Work required:
Each line of the listing below containing the word "degrees" should be returned.
Data in this exercise Block Start
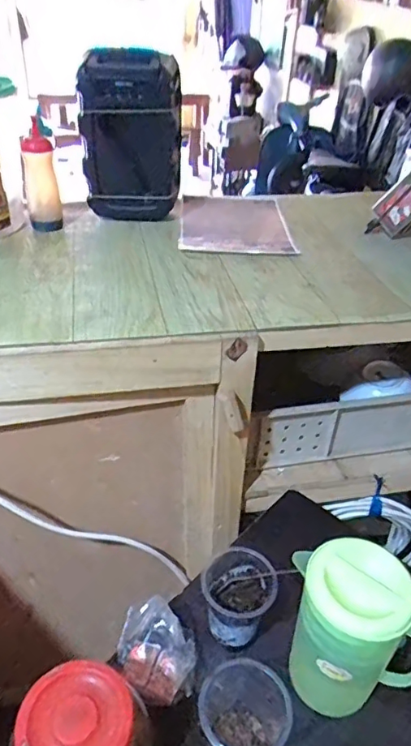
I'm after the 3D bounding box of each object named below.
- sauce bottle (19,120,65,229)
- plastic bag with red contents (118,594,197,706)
[{"bbox_3d":[-0.300,-0.354,0.964,0.060,0.163,0.048,-5,38,-13],"label":"sauce bottle"},{"bbox_3d":[-0.059,0.333,0.634,0.090,0.043,0.118,-10,40,-17],"label":"plastic bag with red contents"}]

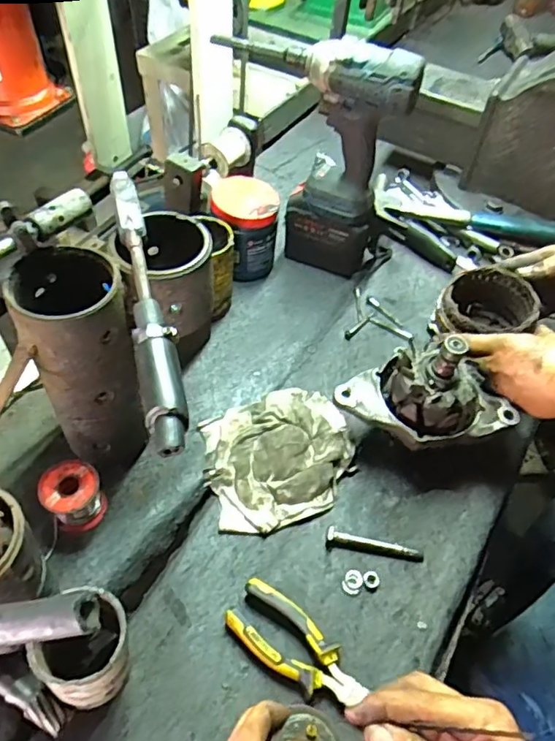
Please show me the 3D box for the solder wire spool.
[{"bbox_3d":[-0.199,0.123,0.545,0.052,0.054,0.050,2,52,-3],"label":"solder wire spool"}]

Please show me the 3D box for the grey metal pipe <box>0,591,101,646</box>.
[{"bbox_3d":[-0.123,0.116,0.253,0.085,0.015,0.018,-12,52,11],"label":"grey metal pipe"}]

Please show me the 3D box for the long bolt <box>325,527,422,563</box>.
[{"bbox_3d":[0.100,0.178,0.569,0.099,0.014,0.014,13,52,5],"label":"long bolt"}]

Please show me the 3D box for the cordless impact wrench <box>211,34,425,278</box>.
[{"bbox_3d":[0.039,-0.279,0.748,0.243,0.314,0.068,28,55,16],"label":"cordless impact wrench"}]

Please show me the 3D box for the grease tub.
[{"bbox_3d":[-0.045,-0.192,0.768,0.088,0.121,0.101,0,52,-5],"label":"grease tub"}]

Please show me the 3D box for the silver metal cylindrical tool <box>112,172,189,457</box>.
[{"bbox_3d":[-0.102,-0.060,0.433,0.029,0.029,0.269,-10,54,-12],"label":"silver metal cylindrical tool"}]

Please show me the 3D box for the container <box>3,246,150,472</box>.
[{"bbox_3d":[-0.175,-0.001,0.526,0.083,0.217,0.096,-13,54,-14],"label":"container"}]

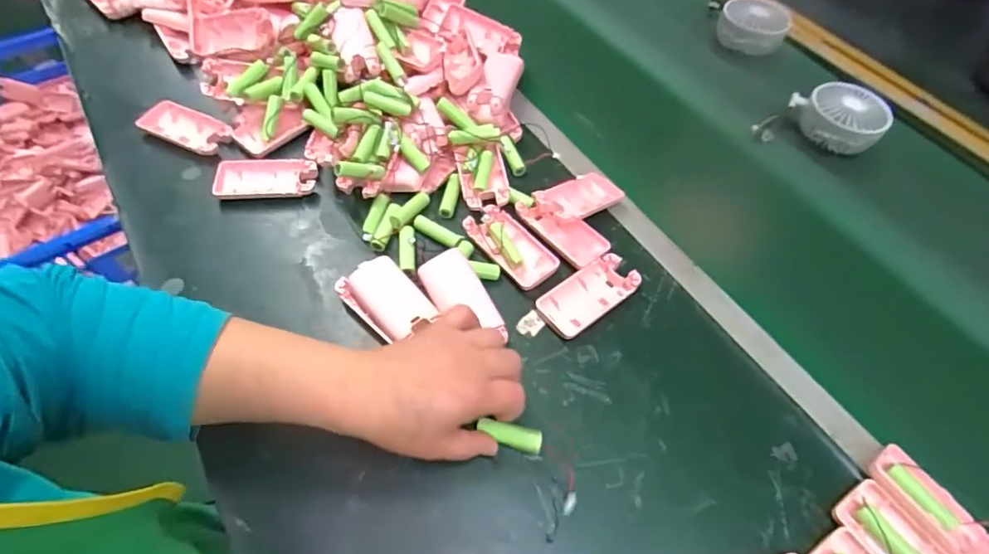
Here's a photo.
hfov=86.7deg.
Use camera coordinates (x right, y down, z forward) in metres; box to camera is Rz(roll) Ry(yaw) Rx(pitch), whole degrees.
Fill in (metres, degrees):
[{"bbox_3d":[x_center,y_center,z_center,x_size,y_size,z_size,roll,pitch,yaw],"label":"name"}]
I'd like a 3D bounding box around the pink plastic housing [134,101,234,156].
[{"bbox_3d":[-0.330,-0.158,0.561,0.100,0.017,0.045,21,59,11],"label":"pink plastic housing"}]

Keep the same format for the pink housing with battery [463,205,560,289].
[{"bbox_3d":[0.013,-0.029,0.489,0.047,0.009,0.094,-39,67,-24],"label":"pink housing with battery"}]

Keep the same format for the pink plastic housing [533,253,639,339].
[{"bbox_3d":[0.084,0.017,0.471,0.095,0.015,0.047,-32,64,-21],"label":"pink plastic housing"}]

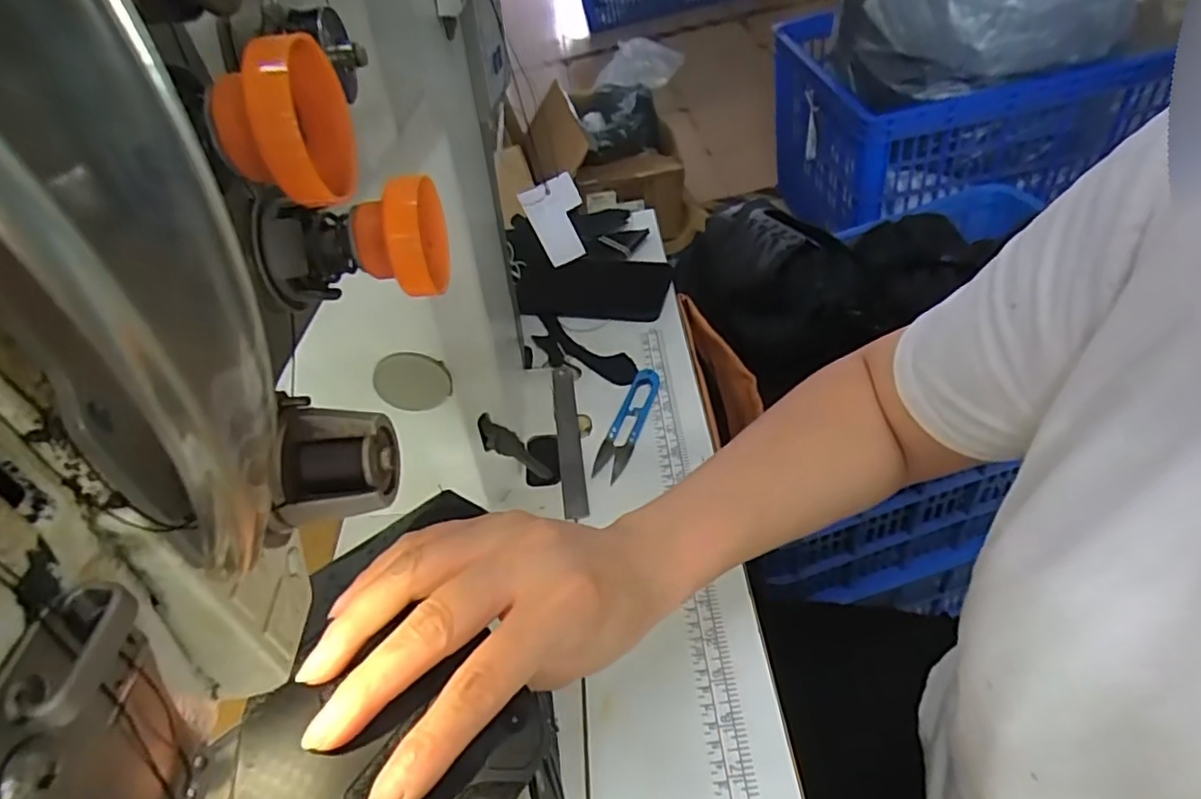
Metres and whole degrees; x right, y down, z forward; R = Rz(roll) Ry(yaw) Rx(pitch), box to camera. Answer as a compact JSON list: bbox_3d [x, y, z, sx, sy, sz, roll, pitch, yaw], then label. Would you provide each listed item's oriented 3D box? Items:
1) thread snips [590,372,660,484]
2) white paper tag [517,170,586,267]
[{"bbox_3d":[0.023,0.017,0.526,0.025,0.010,0.118,8,48,22],"label":"thread snips"},{"bbox_3d":[-0.028,-0.123,0.440,0.037,0.071,0.010,-17,59,8],"label":"white paper tag"}]

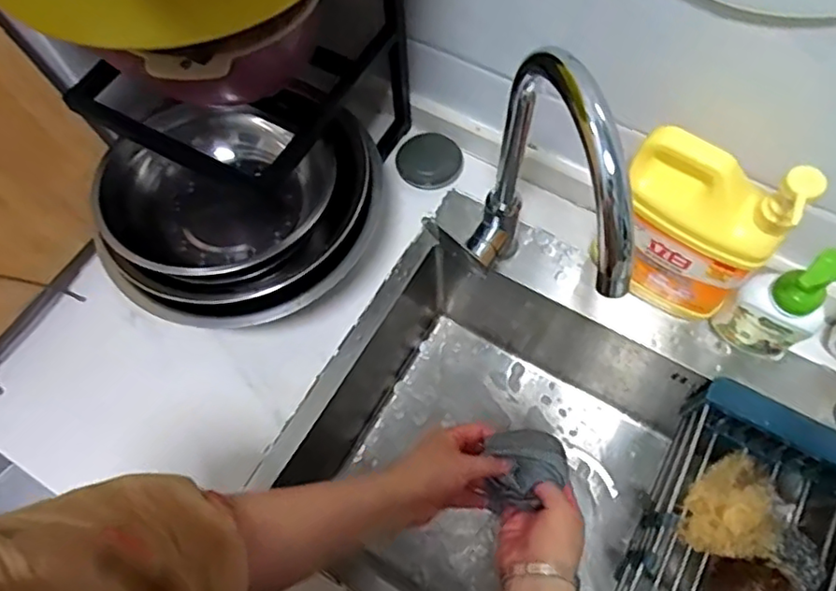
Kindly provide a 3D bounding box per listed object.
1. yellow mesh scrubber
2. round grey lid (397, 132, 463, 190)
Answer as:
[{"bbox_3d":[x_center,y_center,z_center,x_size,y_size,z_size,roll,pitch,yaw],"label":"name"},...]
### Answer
[{"bbox_3d":[0.341,0.230,0.660,0.124,0.042,0.089,-36,69,-14],"label":"yellow mesh scrubber"},{"bbox_3d":[0.014,-0.173,0.781,0.077,0.020,0.078,-9,65,-2],"label":"round grey lid"}]

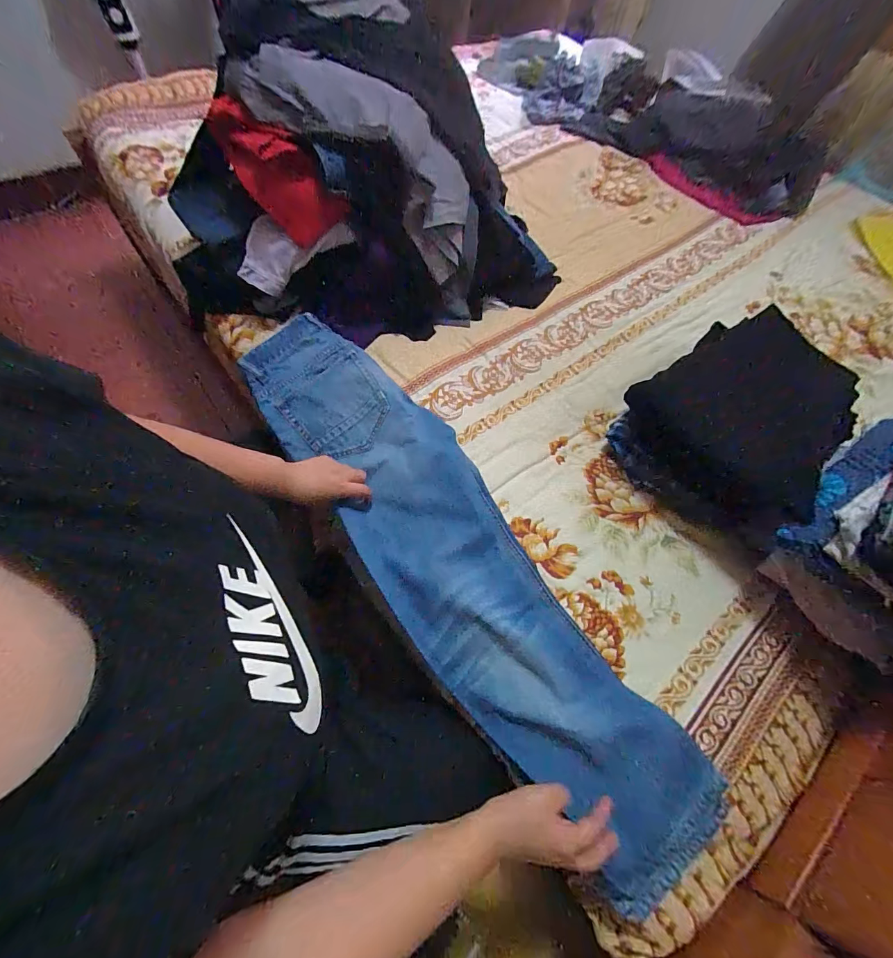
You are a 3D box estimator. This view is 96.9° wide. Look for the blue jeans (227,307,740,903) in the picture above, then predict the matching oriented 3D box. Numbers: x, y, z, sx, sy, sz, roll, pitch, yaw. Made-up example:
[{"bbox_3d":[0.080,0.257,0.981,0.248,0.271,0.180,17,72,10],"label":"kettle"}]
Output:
[{"bbox_3d":[-0.019,0.082,0.563,0.217,0.042,0.894,-33,70,-18],"label":"blue jeans"}]

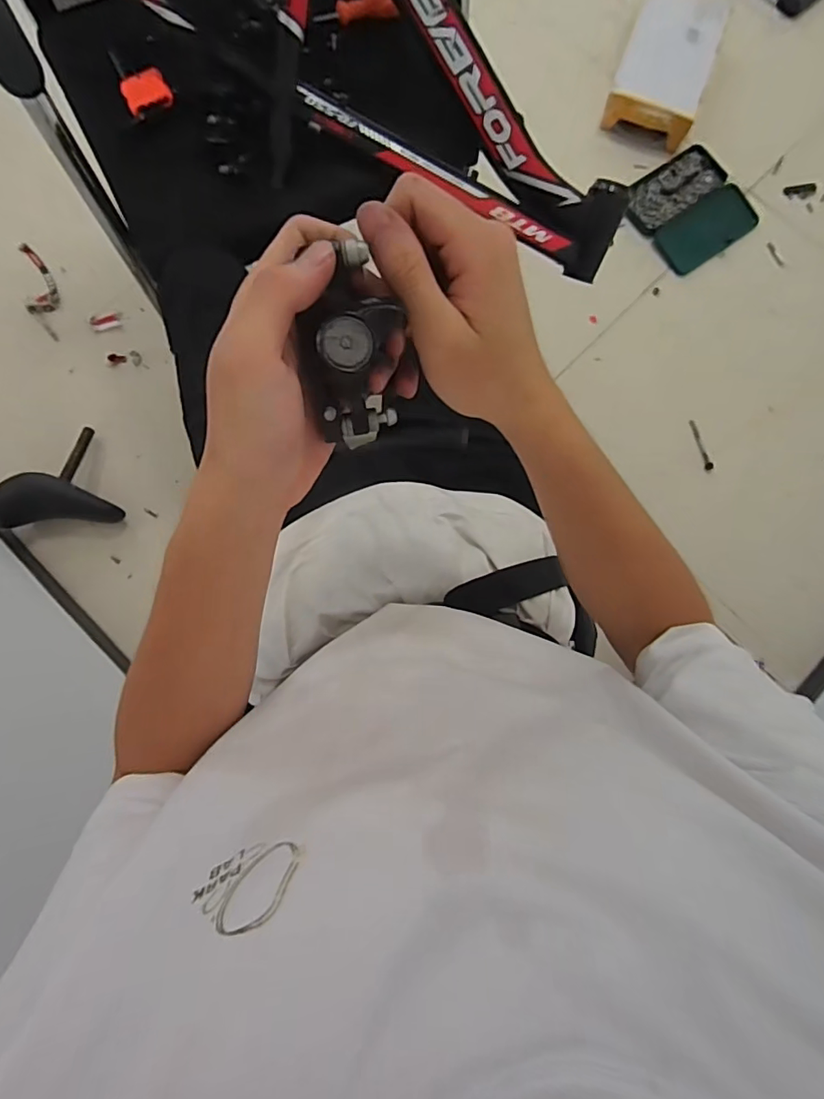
Data in this exercise Block End
Answer area:
Use camera coordinates (x right, y down, z forward) in metres; box to camera is Rz(roll) Ry(yaw) Rx(pitch), whole degrees.
Fill in (metres, degrees):
Metres and whole degrees; x right, y down, z forward; R = Rz(roll) Ry(yaw) Rx(pitch), box to camera. Answer as a compact JSON list: bbox_3d [x, y, z, sx, sy, sz, roll, pitch, yaw], then label. Would you provide each listed item's oriented 3D box? Items:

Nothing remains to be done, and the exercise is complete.